December 14, 2011
Monterey County Superior Court Judge Lydia Villarreal got a Construction 101 lesson at a hearing on planned runway improvements at the Monterey Peninsula Airport on Wednesday.
Attorneys reluctantly agreed to a compromise that will allow the airport to proceed with the first phase of a $42 million project. Granite Construction will be allowed to break ground as scheduled on Dec. 27, but will be prohibited from clearing any trees or brush until Villarreal considers a lawsuit filed in June by the Highway 68 Coalition.
"It does seem to me that a lot of work could be done short of yanking out the trees," Villarreal said, paring down the airport's immediate plans for construction. Representatives of Highway 68 Coalition and the airport met in the hallway over a large, foam-mounted map of the plans to parse which portions of the project the plaintiffs would okay. Granite will be able to demolish a building, set up required water lines, build fencing and do other preparatory work for the project, which involves adding a high-friction engineered material arresting system (EMAS) to the ends of airport runways to comply with Federal Aviation Administration rules.

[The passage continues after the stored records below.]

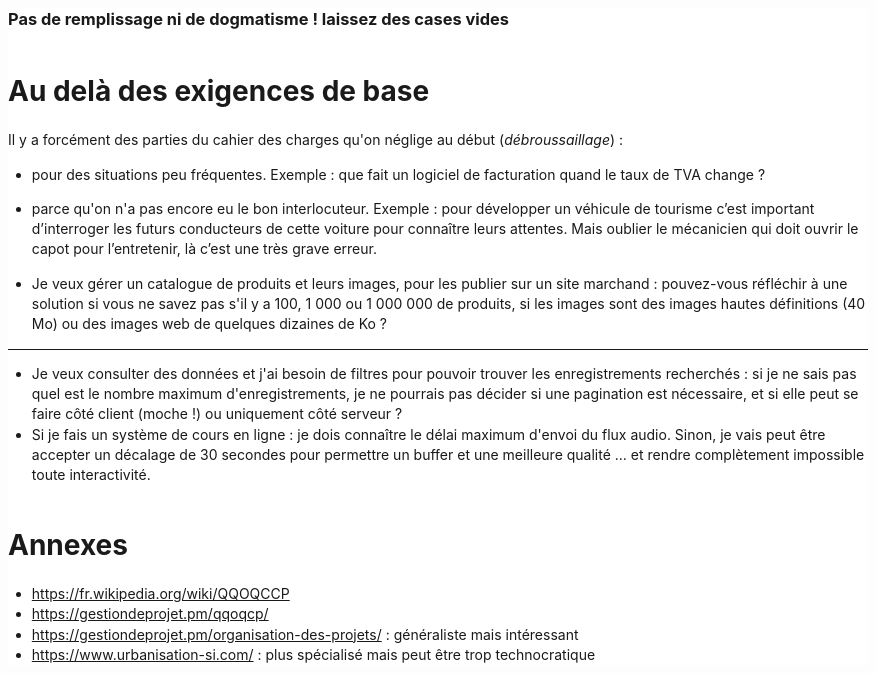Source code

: ### Pas de remplissage ni de dogmatisme ! laissez des cases vides

# Au delà des exigences de base

Il y a forcément des parties du cahier des charges qu'on néglige au début (*débroussaillage*) :

- pour des situations peu fréquentes. Exemple : que fait un logiciel de facturation quand le taux de TVA change ?
- parce qu'on n'a pas encore eu le bon interlocuteur. Exemple : pour développer un véhicule de tourisme c’est important d’interroger les futurs conducteurs de cette voiture pour connaître leurs attentes. Mais oublier le mécanicien qui doit ouvrir le capot pour l’entretenir, là c’est une très grave erreur.

- Je veux gérer un catalogue de produits et leurs images, pour les publier sur un site marchand : pouvez-vous réfléchir à une solution si vous ne savez pas s'il y a 100, 1 000 ou 1 000 000 de produits, si les images sont des images hautes définitions (40 Mo) ou des images web de quelques dizaines de Ko ?

---------------------------------

- Je veux consulter des données et j'ai besoin de filtres pour pouvoir trouver les enregistrements recherchés : si je ne sais pas quel est le nombre maximum d'enregistrements, je ne pourrais pas décider si une pagination est nécessaire, et si elle peut se faire côté client (moche !) ou uniquement côté serveur ?
- Si je fais un système de cours en ligne : je dois connaître le délai maximum d'envoi du flux audio. Sinon, je vais peut être accepter un décalage de 30 secondes pour permettre un buffer et une meilleure qualité ... et rendre complètement impossible toute interactivité.


# Annexes

- https://fr.wikipedia.org/wiki/QQOQCCP
- https://gestiondeprojet.pm/qqoqcp/ 
- https://gestiondeprojet.pm/organisation-des-projets/ : généraliste mais intéressant
- https://www.urbanisation-si.com/ : plus spécialisé mais peut être trop technocratique
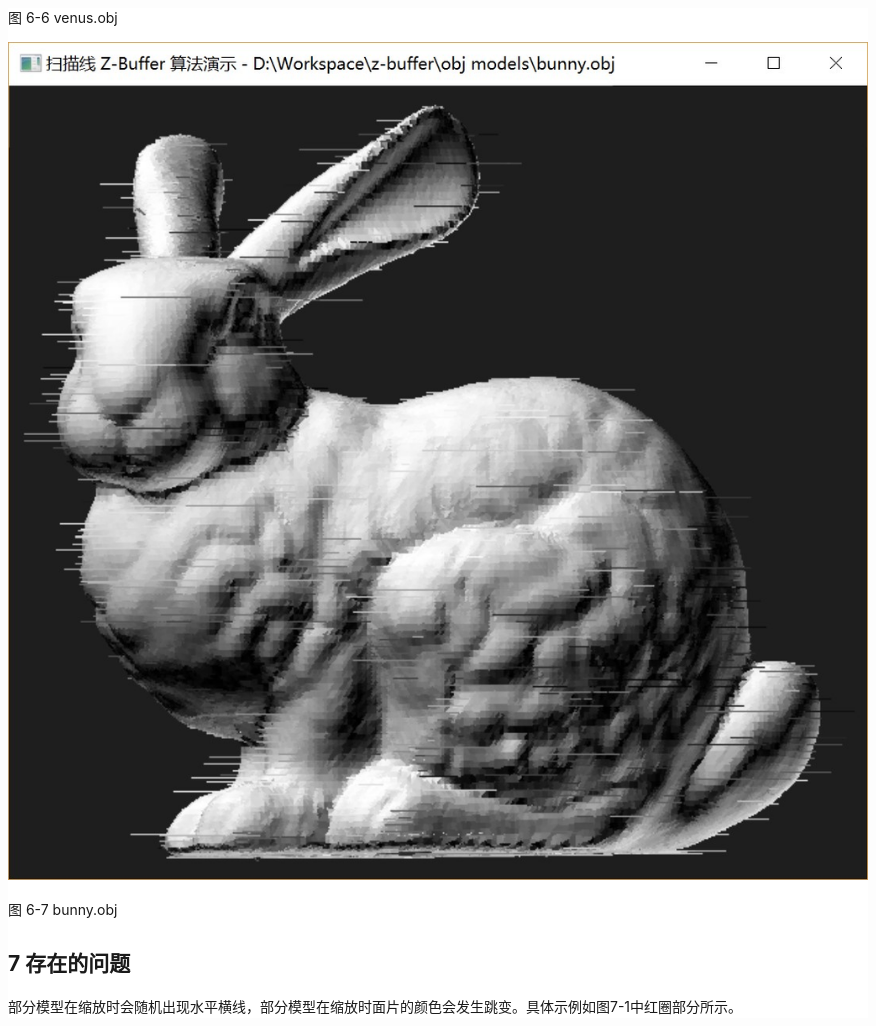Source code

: 图 6-6 venus.obj

![图 6-7 bunny.obj](Images/6-7bunny.jpg)

图 6-7 bunny.obj

## 7 存在的问题

部分模型在缩放时会随机出现水平横线，部分模型在缩放时面片的颜色会发生跳变。具体示例如图7-1中红圈部分所示。
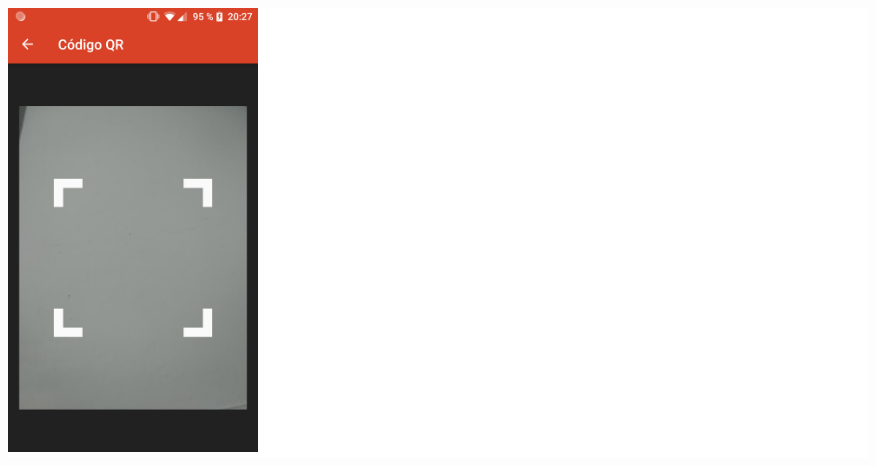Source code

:   <img src="screenshots/member-6.png?raw=true" width="250" alt="Screenshot"/>
</p>
<p align="center">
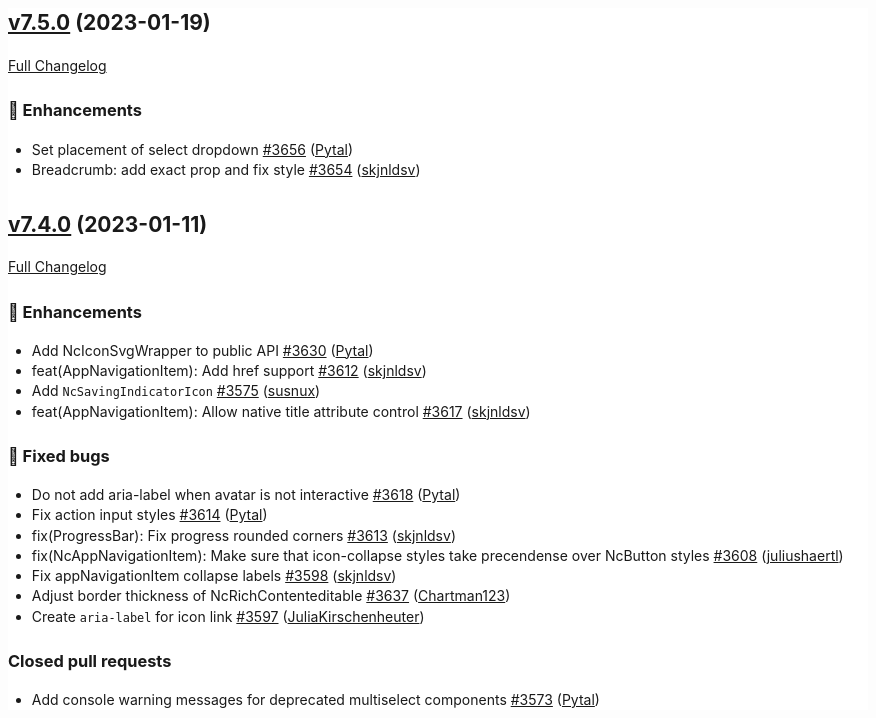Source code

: ## [v7.5.0](https://github.com/nextcloud/nextcloud-vue/tree/v7.5.0) (2023-01-19)

[Full Changelog](https://github.com/nextcloud/nextcloud-vue/compare/v7.4.0...v7.5.0)

### :rocket: Enhancements

- Set placement of select dropdown [\#3656](https://github.com/nextcloud/nextcloud-vue/pull/3656) ([Pytal](https://github.com/Pytal))
- Breadcrumb: add exact prop and fix style [\#3654](https://github.com/nextcloud/nextcloud-vue/pull/3654) ([skjnldsv](https://github.com/skjnldsv))

## [v7.4.0](https://github.com/nextcloud/nextcloud-vue/tree/v7.4.0) (2023-01-11)

[Full Changelog](https://github.com/nextcloud/nextcloud-vue/compare/v7.3.0...v7.4.0)

### :rocket: Enhancements

- Add NcIconSvgWrapper to public API [\#3630](https://github.com/nextcloud/nextcloud-vue/pull/3630) ([Pytal](https://github.com/Pytal))
- feat\(AppNavigationItem\): Add href support [\#3612](https://github.com/nextcloud/nextcloud-vue/pull/3612) ([skjnldsv](https://github.com/skjnldsv))
- Add `NcSavingIndicatorIcon` [\#3575](https://github.com/nextcloud/nextcloud-vue/pull/3575) ([susnux](https://github.com/susnux))
- feat\(AppNavigationItem\): Allow native title attribute control [\#3617](https://github.com/nextcloud/nextcloud-vue/pull/3617) ([skjnldsv](https://github.com/skjnldsv))

### :bug: Fixed bugs

- Do not add aria-label when avatar is not interactive [\#3618](https://github.com/nextcloud/nextcloud-vue/pull/3618) ([Pytal](https://github.com/Pytal))
- Fix action input styles [\#3614](https://github.com/nextcloud/nextcloud-vue/pull/3614) ([Pytal](https://github.com/Pytal))
- fix\(ProgressBar\): Fix progress rounded corners [\#3613](https://github.com/nextcloud/nextcloud-vue/pull/3613) ([skjnldsv](https://github.com/skjnldsv))
- fix\(NcAppNavigationItem\): Make sure that icon-collapse styles take precendense over NcButton styles [\#3608](https://github.com/nextcloud/nextcloud-vue/pull/3608) ([juliushaertl](https://github.com/juliushaertl))
- Fix appNavigationItem collapse labels [\#3598](https://github.com/nextcloud/nextcloud-vue/pull/3598) ([skjnldsv](https://github.com/skjnldsv))
- Adjust border thickness of NcRichContenteditable [\#3637](https://github.com/nextcloud/nextcloud-vue/pull/3637) ([Chartman123](https://github.com/Chartman123))
- Create `aria-label` for icon link [\#3597](https://github.com/nextcloud/nextcloud-vue/pull/3597) ([JuliaKirschenheuter](https://github.com/JuliaKirschenheuter))

### Closed pull requests

- Add console warning messages for deprecated multiselect components [\#3573](https://github.com/nextcloud/nextcloud-vue/pull/3573) ([Pytal](https://github.com/Pytal))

"The construction has to start. If it doesn't, the project will basically be in limbo for about a year," said Derek Cole, an attorney with Roseville-based Cota Cole LLP who is representing the airport. A delay would up Granite's tab by $1.5 million, according to court documents. "We're at a go no-go point here," he added.
Highway 68 Coalition, represented by Carmel Valley-based attorney Richard Rosenthal, only reluctantly agreed to the terms Cole proposed to get the project off the ground. "You start giving a little bit, and all of a sudden you're phasing in," he said.
The nonprofit is opposing the runway project on the grounds that plans also include an 80-foot retaining wall and a new emergency road that connects to Highway 68 north of the airport near Tarpy's. The group says the EMAS installation is fine, but alleges the retaining wall and new road violate environmental regulations.
"The account [Highway 68 Coalition] presents is fictional. It's like being in a bizarro-world," Cole said in court. "The airport [today] is not meeting federal safety standards. This is a runway safety project."
Rosenthal responded, "There's not going to be one iota of an increase in the safety standards."
Dick Searle, chair of the airport district board, was the lone dissenting vote on the project, and concurs with Rosenthal when it comes to safety. “The whole thing is just crazy. We don’t need it,” he told the Weekly in August.
The next hearing is scheduled for Jan. 12.